Top of PASSAGE SHOWN
Change is being forced on NAS because its use cases are changing. The traditional file server use case is only part of the story now and even that has changed significantly over the past few years. In the mid to late 90‘s when the NAS concept first began to take hold, a file server consisted of a relatively small number, by today’s standards, of files to a small number of users. The volume however was enough to justify the move from using a general purpose to a dedicated operating system to serve files.

Initially, NAS systems were customized or modified file systems designed to run as a stand alone instance. There was high degree of customization at the NAS OS level, and the hardware used was often custom as well. 

Later, as the systems matured and were used in more demanding enterprise environments, high availability was added in the form of two-node clusters. This was implemented with either two nodes attached to the same storage or as two separate NAS systems that had the ability to assume the other’s identity in the case of a failure.

As the performance capabilities of the stand alone NAS systems ‘rode the Intel wave’, albeit with a lag due to the hardware release cycles of the NAS vendors, the NAS use case began to move beyond simple file serving. And, NFS-mounted application data became a reality. That started with Oracle data being served successfully from NFS volumes and then other applications moved their data to NFS. This brought good performance and greatly simplified management to these data sets.

In recent years, using NAS via NFS to serve virtual machine images in server virtualization environments has become very popular. Similar to the Oracle use case, the systems performed surprisingly well and greatly simplified the storage management challenges that server administrators were facing. These virtual server images could be managed as large files. Nexenta and a handful of NAS vendors have written to the APIs of the leading virtualization vendors in order to enable storage administrators to establish per VM storage policies and some allow for the use of the NAS for cloning and other tasks that perform better at the storage layer than on the virtualization hosts.
Bottom of PASSAGE SHOWN
WHAT YOU NEED TO DO -
**a.** Rewrite the passage on NAS starting at "Change is being" and ending at "to serve files.", putting "clients" in place of "users".
**b.** List every use case of NAS that the passage on NAS describes.
Top of AVAILABLE DATA
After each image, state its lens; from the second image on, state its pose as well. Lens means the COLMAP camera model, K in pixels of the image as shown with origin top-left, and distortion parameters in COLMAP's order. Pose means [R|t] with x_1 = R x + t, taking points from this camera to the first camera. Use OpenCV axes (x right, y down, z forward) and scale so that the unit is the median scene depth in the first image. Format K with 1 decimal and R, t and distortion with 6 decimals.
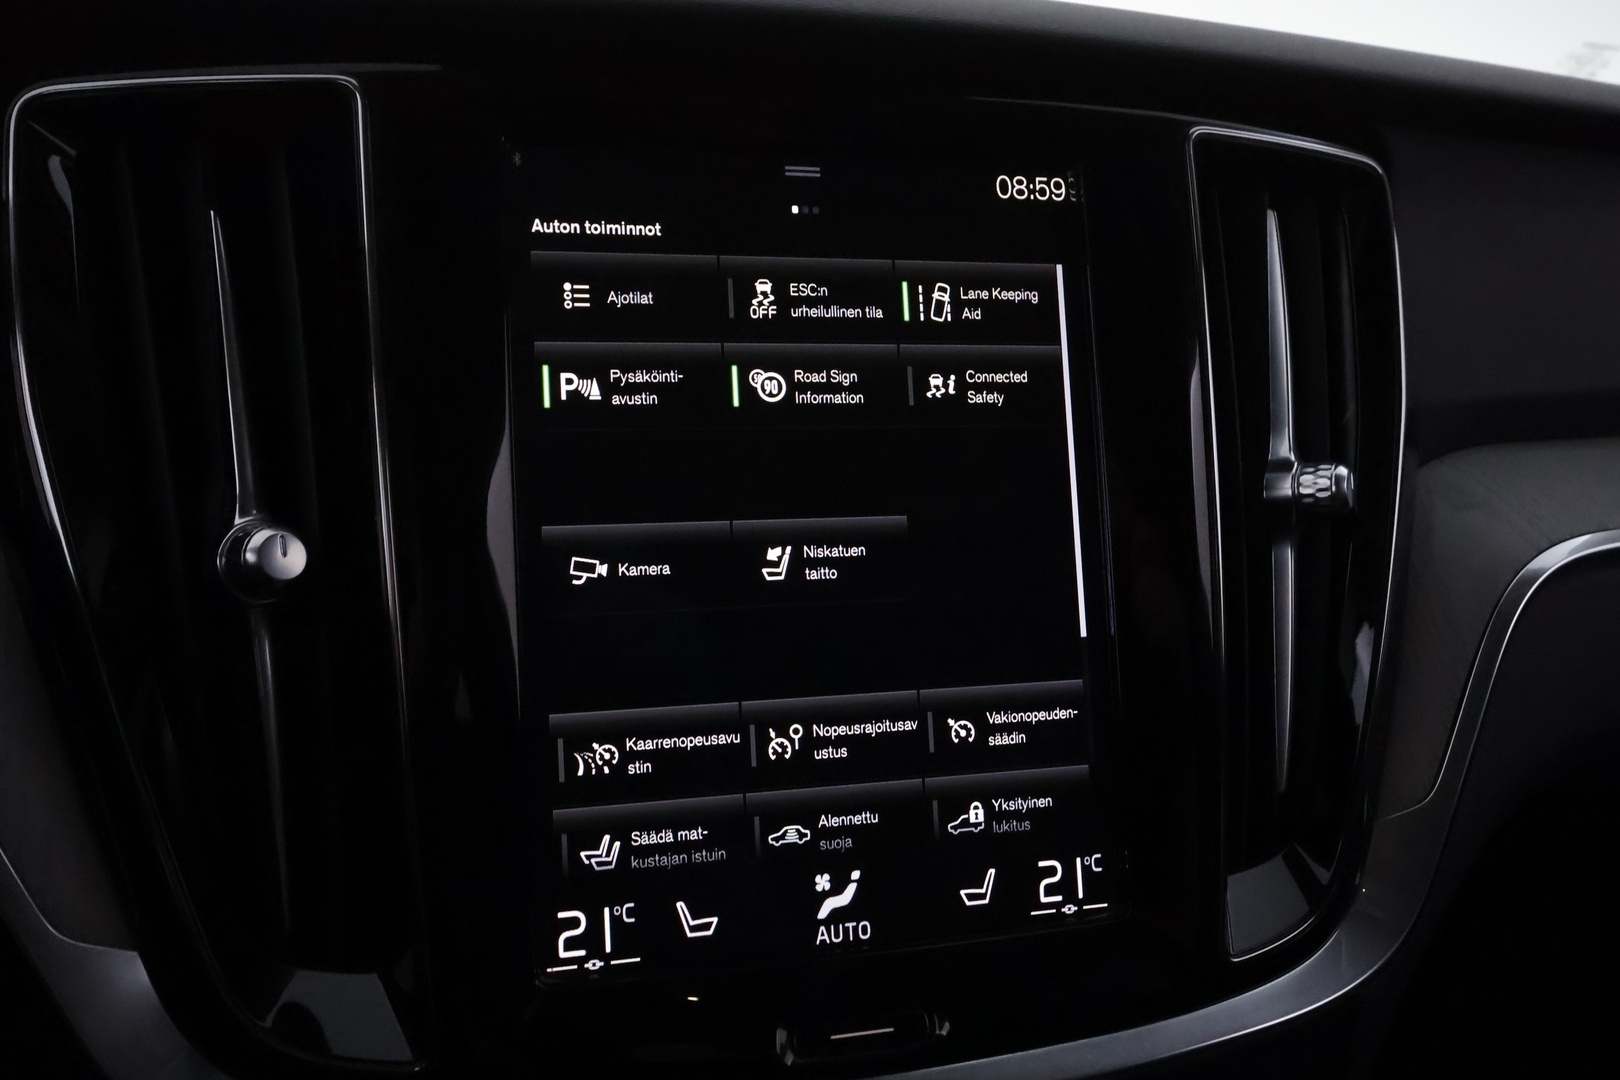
Bottom of AVAILABLE DATA
TASK-BY-TASK RESULTS -
**a.**
Change is being forced on NAS because its use cases are changing. The traditional file server use case is only part of the story now and even that has changed significantly over the past few years. In the mid to late 90‘s when the NAS concept first began to take hold, a file server consisted of a relatively small number, by today’s standards, of files to a small number of clients. The volume however was enough to justify the move from using a general purpose to a dedicated operating system to serve files.

**b.**
- Traditional file serving
- Serving application data mounted over NFS, starting with Oracle data
- Serving virtual machine images via NFS in server virtualization environments